(Stored data Opens)

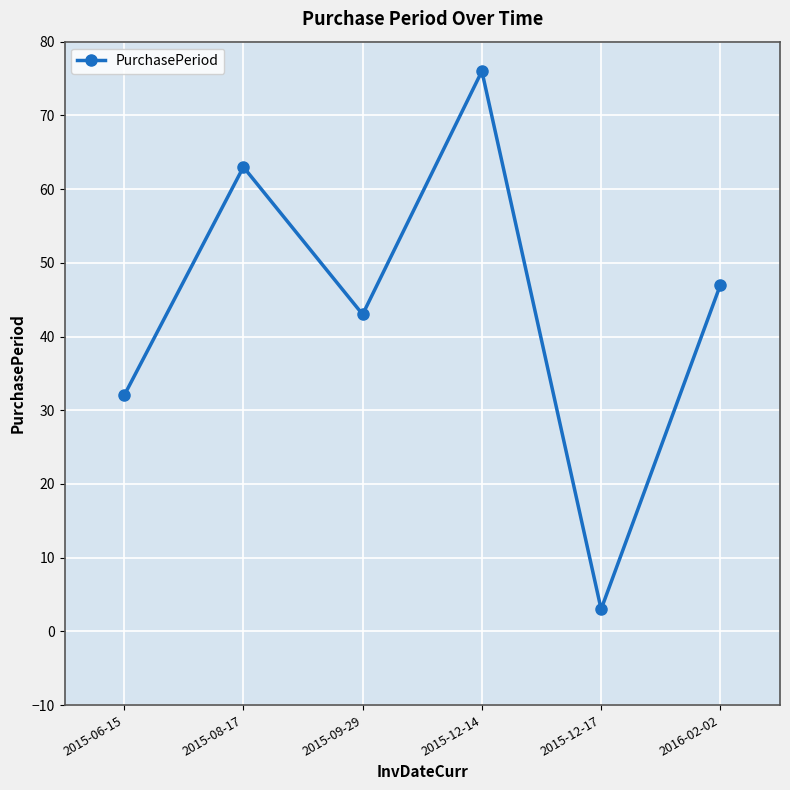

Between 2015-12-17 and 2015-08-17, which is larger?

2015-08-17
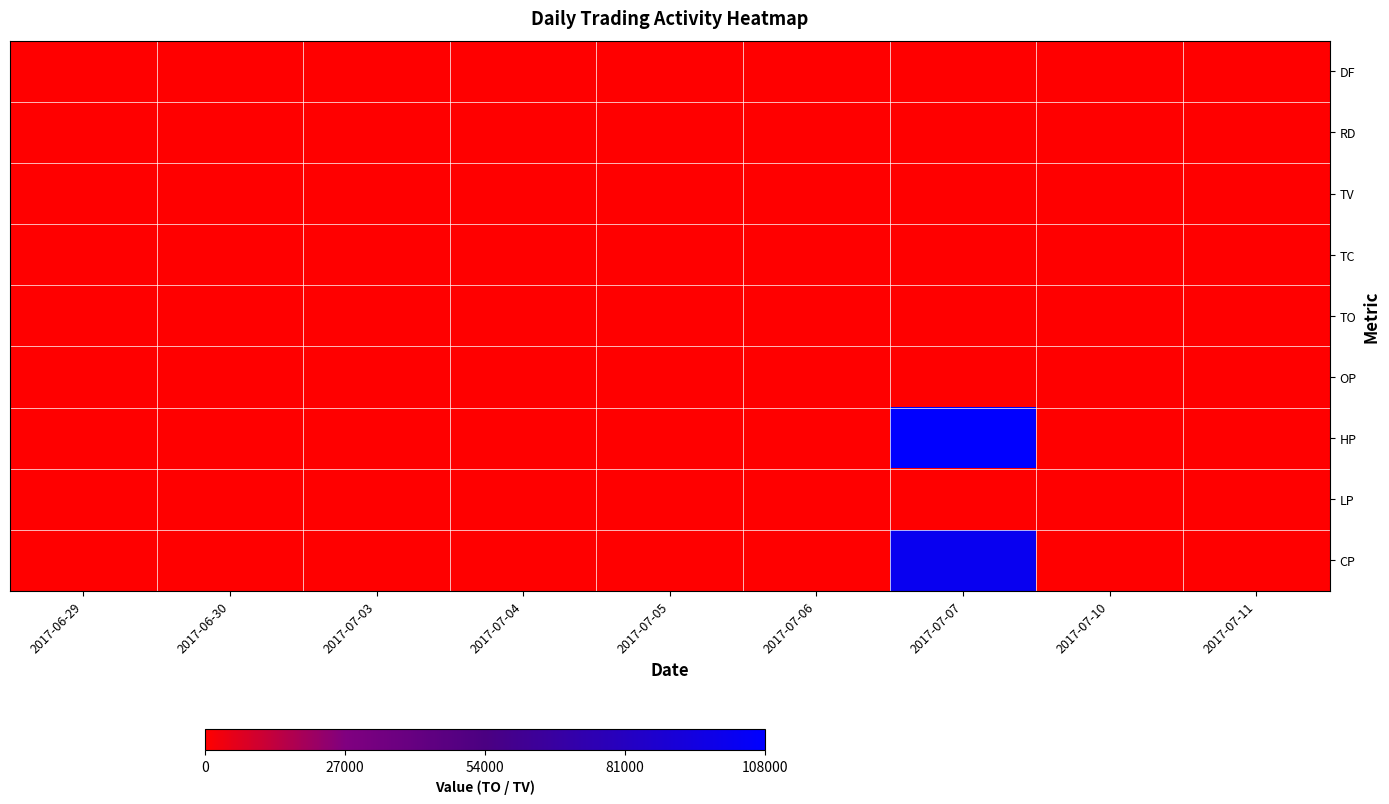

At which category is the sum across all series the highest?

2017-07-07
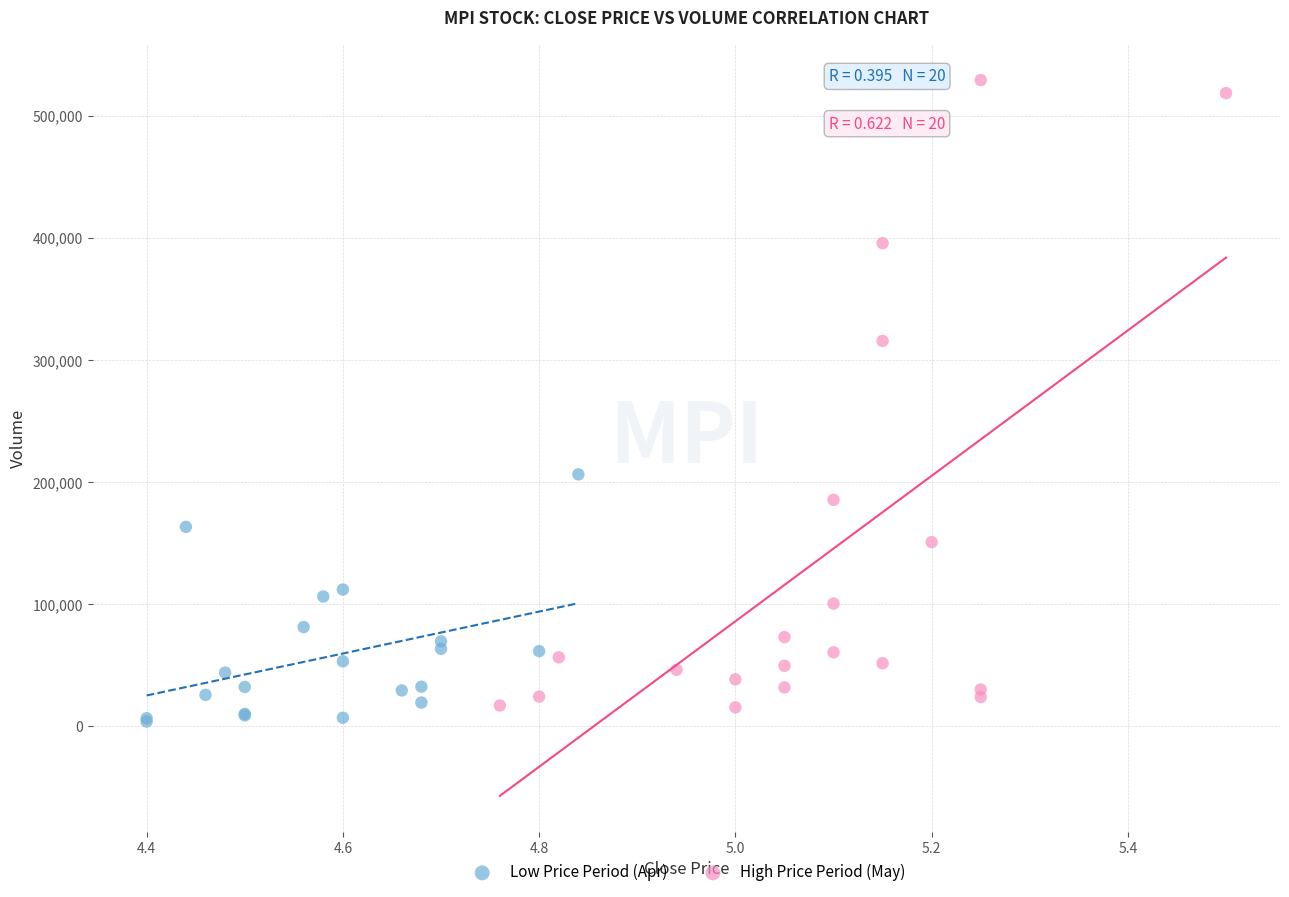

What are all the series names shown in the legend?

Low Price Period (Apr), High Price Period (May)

(Stored data Closes)

__Work instructions__: Give the items above as a Markdown table with the columns "Row" and "Line": one numbered row per non-blank line of text. Leave out the blank lines and the pictures.

__Expected answer__:
| Row | Line |
|---|---|
| 1 | Between 2015-12-17 and 2015-08-17, which is larger? |
| 2 | 2015-08-17 |
| 3 | At which category is the sum across all series the highest? |
| 4 | 2017-07-07 |
| 5 | What are all the series names shown in the legend? |
| 6 | Low Price Period (Apr), High Price Period (May) |